3: Although weights feature significantly in what you display, the only relevance is in terms of filtering (or selection) is in #2 to get the top N weight gains. This is a complex calculation based on a number of queries and a lot of processing that has gone before; so Weight will provide zero benefit as an index.
Another note is that even for #2 you have to calculate the weight change of all users in order to determine the which have gained the most. Therefore unless you have a very large number of readings per user you will read most of the table. (I.e. a table scan will be used to obtain the bulk of the data)
Where indexes can benefit:
You are trying to identify specific Foodbar rows based on User_id and Created_at.
You are also joining back to the Foodbar table again using User_id and Created_at.
This implies an index on User_id, Created__at would be useful (more-so if this is the clustered index).

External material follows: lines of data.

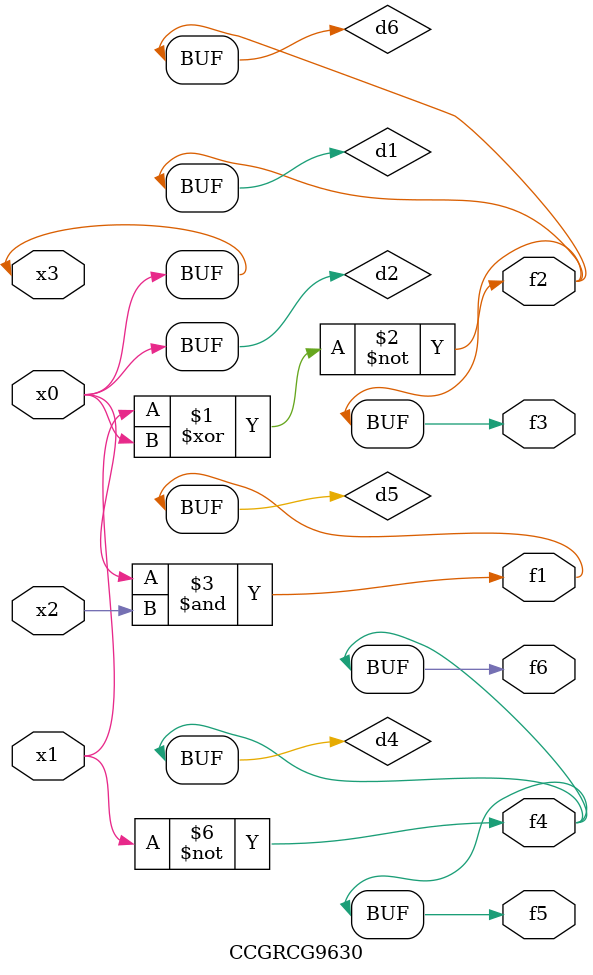
<source format=v>
module CCGRCG9630(
	input x0, x1, x2, x3,
	output f1, f2, f3, f4, f5, f6
);

	wire d1, d2, d3, d4, d5, d6;

	xnor (d1, x1, x3);
	buf (d2, x0, x3);
	nand (d3, x0, x2);
	not (d4, x1);
	nand (d5, d3);
	or (d6, d1);
	assign f1 = d5;
	assign f2 = d6;
	assign f3 = d6;
	assign f4 = d4;
	assign f5 = d4;
	assign f6 = d4;
endmodule

</source>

4: No, unfortunately it is mathematically impossible to determine how the individual values H and W would independently determine the ordering of the product. E.g. both H=3 & W=3 are less than 5, yet if H=5 and W=1 then the product 3*3 is greater than 5*1.
You would have to actually store the calculation an index on that additional column. However, as indicated in my answer to #3 above, it is still unlikely to prove beneficial.